__Your instructions__: Nothing should appear in the answer except the lines below from the line containing "Mo-Fr, 8:00-16:00 Uhr" through the line containing "L. Ron Hubbard.", copied exactly, with pictures left out.

__Material for the task__:
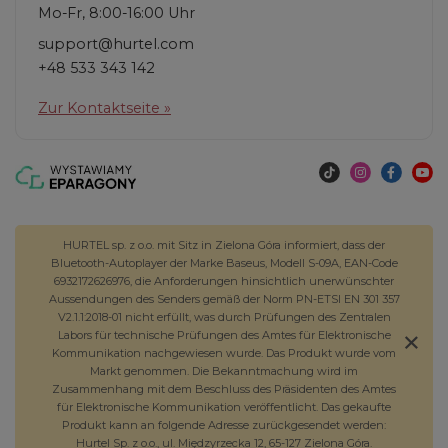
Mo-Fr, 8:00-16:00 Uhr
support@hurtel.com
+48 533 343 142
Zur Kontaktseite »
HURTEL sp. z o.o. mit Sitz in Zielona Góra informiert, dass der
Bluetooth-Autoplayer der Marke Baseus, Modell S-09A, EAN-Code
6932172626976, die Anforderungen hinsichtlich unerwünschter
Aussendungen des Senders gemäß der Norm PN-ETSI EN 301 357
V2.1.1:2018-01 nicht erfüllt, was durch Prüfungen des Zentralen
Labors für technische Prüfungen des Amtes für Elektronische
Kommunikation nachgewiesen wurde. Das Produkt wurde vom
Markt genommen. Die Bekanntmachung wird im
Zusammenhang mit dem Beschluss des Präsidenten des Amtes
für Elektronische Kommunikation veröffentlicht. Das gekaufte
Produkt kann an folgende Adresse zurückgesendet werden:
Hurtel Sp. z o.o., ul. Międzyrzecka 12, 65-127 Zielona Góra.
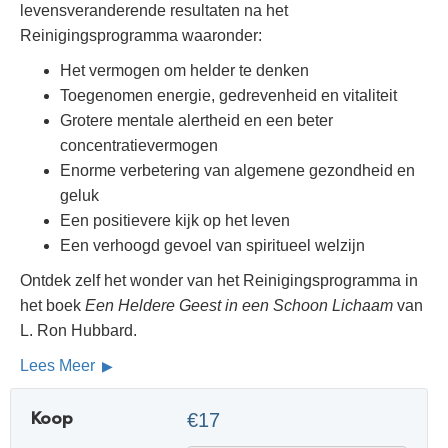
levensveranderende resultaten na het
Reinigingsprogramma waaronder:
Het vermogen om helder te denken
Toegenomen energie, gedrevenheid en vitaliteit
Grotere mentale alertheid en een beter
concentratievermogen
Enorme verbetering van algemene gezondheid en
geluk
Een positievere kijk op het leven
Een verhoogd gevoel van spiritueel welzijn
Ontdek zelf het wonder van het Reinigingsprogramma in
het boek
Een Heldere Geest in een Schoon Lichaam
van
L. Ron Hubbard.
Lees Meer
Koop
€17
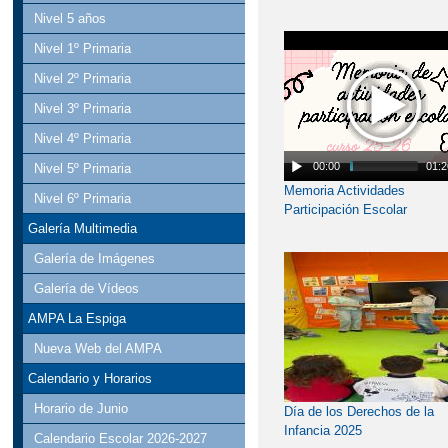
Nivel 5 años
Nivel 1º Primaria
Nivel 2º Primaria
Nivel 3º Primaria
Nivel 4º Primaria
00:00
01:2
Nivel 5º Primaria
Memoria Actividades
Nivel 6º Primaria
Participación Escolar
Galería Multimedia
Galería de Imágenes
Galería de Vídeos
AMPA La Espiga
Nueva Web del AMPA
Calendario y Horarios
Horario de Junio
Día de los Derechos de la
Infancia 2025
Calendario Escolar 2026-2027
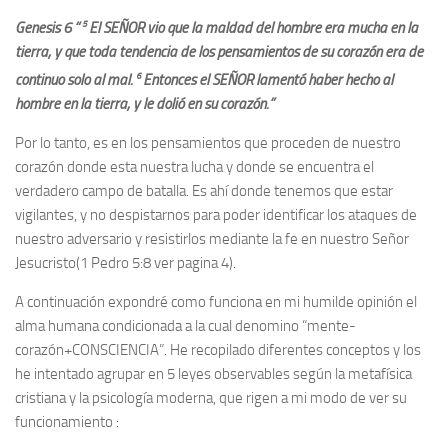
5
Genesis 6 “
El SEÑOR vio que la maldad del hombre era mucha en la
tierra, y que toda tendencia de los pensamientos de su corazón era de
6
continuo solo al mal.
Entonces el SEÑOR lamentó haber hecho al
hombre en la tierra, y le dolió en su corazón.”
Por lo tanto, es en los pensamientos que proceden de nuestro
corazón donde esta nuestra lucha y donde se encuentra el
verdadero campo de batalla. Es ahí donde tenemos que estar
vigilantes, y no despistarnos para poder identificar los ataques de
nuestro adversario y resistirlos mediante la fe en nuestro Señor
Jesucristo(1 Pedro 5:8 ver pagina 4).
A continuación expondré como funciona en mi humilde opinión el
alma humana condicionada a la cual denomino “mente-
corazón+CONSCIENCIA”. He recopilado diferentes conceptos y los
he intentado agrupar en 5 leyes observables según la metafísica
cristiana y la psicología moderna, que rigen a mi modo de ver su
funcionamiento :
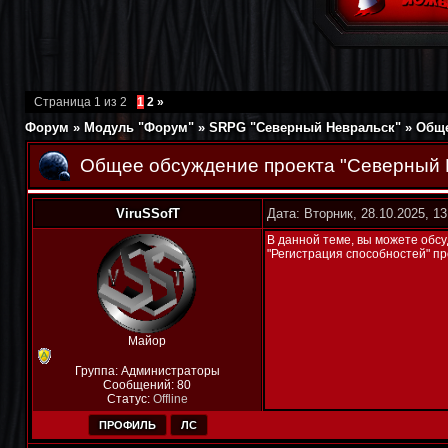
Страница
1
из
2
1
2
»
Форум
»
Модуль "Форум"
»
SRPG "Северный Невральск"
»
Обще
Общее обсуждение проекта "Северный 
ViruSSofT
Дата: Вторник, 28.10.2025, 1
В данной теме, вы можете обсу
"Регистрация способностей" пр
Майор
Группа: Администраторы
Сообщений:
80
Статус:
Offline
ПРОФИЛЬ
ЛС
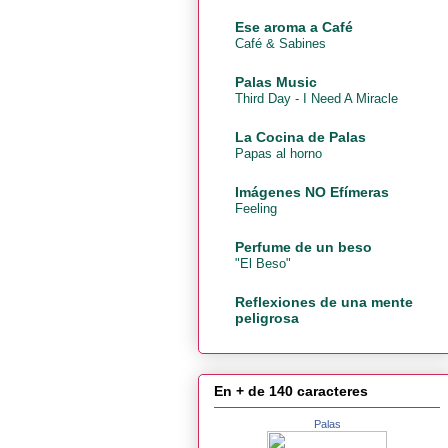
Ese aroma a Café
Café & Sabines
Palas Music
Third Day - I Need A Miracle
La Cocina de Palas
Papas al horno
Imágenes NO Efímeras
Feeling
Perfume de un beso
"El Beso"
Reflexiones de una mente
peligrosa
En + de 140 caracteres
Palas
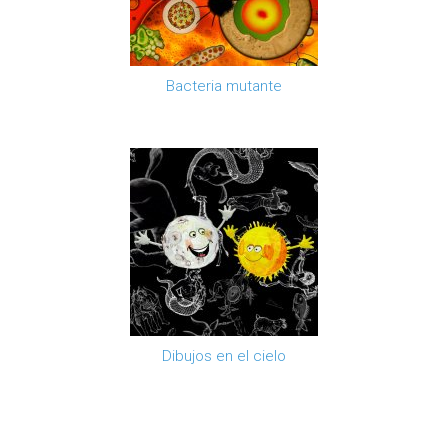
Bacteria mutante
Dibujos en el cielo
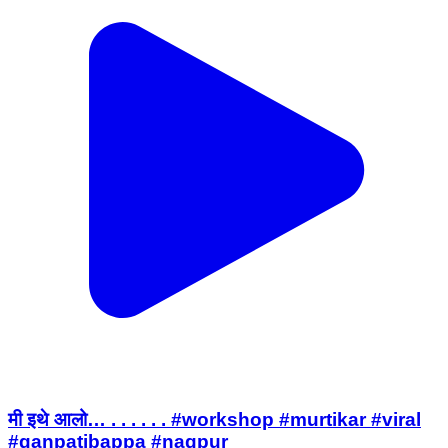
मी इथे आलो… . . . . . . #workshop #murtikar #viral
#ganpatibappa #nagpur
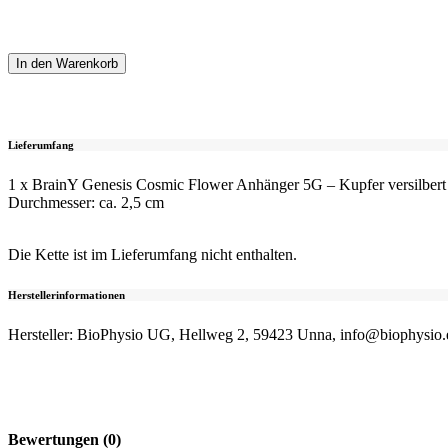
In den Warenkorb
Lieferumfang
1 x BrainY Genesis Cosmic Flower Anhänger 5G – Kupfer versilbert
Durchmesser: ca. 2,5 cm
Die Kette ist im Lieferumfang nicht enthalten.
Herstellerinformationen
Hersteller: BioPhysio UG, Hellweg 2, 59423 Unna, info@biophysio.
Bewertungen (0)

* * *

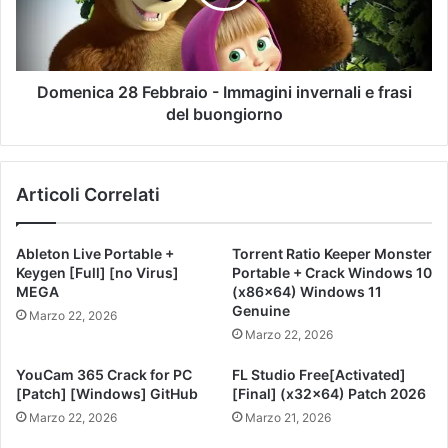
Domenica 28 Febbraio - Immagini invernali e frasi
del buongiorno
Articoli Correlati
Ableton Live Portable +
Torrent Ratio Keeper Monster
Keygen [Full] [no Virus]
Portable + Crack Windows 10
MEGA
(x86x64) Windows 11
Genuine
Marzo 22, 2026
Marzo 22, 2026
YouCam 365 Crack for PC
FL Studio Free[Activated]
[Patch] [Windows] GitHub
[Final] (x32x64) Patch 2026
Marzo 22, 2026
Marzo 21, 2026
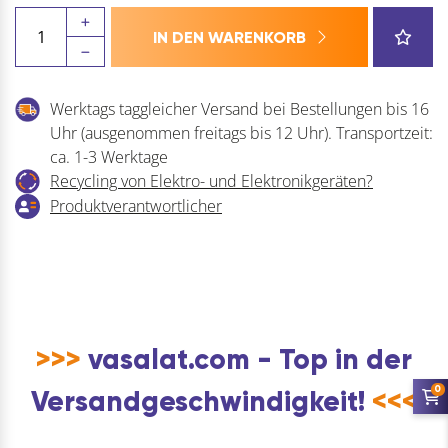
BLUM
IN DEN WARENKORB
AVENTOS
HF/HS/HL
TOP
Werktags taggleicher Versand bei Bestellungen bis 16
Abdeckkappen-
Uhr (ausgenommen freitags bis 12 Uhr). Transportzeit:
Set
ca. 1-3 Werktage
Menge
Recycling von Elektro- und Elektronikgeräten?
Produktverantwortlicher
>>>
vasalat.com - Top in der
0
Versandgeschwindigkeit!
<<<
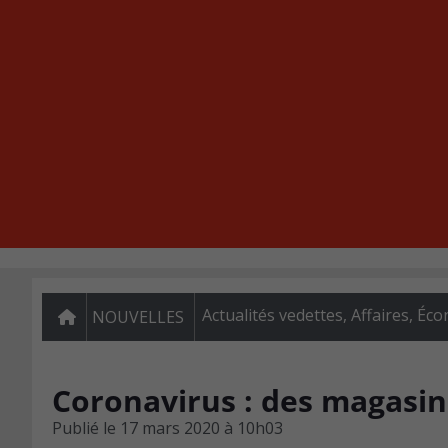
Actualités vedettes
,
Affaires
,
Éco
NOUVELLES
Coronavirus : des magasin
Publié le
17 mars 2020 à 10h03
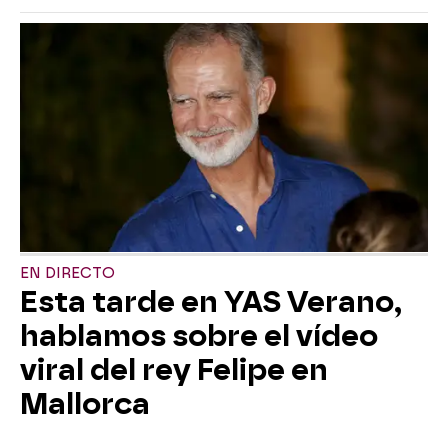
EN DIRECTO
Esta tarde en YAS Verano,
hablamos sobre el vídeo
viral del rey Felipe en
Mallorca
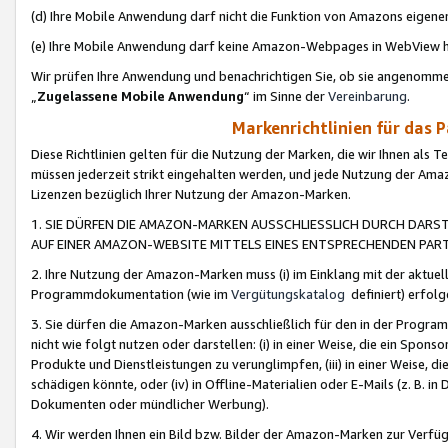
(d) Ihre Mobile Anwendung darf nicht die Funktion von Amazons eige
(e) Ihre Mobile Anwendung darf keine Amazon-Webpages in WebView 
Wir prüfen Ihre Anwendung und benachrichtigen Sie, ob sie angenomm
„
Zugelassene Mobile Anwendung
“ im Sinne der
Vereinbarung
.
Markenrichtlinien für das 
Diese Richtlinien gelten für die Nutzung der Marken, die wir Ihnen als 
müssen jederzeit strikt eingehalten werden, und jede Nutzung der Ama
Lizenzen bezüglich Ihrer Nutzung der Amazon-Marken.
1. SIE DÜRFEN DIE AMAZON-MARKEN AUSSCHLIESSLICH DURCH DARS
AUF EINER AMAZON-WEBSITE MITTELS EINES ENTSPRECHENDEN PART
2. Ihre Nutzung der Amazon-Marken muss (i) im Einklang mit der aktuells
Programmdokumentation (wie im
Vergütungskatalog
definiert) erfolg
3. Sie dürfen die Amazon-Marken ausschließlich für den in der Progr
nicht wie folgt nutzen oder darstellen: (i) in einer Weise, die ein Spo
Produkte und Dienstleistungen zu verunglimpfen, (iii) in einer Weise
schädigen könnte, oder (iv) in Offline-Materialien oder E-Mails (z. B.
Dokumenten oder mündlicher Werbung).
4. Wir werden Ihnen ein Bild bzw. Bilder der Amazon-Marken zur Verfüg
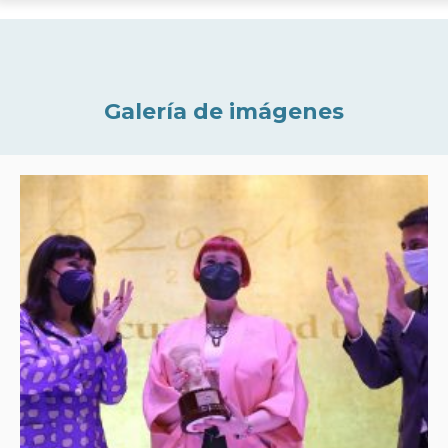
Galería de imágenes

__Task solution__:
Mo-Fr, 8:00-16:00 Uhr
support@hurtel.com
+48 533 343 142
Zur Kontaktseite »
HURTEL sp. z o.o. mit Sitz in Zielona Góra informiert, dass der
Bluetooth-Autoplayer der Marke Baseus, Modell S-09A, EAN-Code
6932172626976, die Anforderungen hinsichtlich unerwünschter
Aussendungen des Senders gemäß der Norm PN-ETSI EN 301 357
V2.1.1:2018-01 nicht erfüllt, was durch Prüfungen des Zentralen
Labors für technische Prüfungen des Amtes für Elektronische
Kommunikation nachgewiesen wurde. Das Produkt wurde vom
Markt genommen. Die Bekanntmachung wird im
Zusammenhang mit dem Beschluss des Präsidenten des Amtes
für Elektronische Kommunikation veröffentlicht. Das gekaufte
Produkt kann an folgende Adresse zurückgesendet werden:
Hurtel Sp. z o.o., ul. Międzyrzecka 12, 65-127 Zielona Góra.
levensveranderende resultaten na het
Reinigingsprogramma waaronder:
Het vermogen om helder te denken
Toegenomen energie, gedrevenheid en vitaliteit
Grotere mentale alertheid en een beter
concentratievermogen
Enorme verbetering van algemene gezondheid en
geluk
Een positievere kijk op het leven
Een verhoogd gevoel van spiritueel welzijn
Ontdek zelf het wonder van het Reinigingsprogramma in
het boek
Een Heldere Geest in een Schoon Lichaam
van
L. Ron Hubbard.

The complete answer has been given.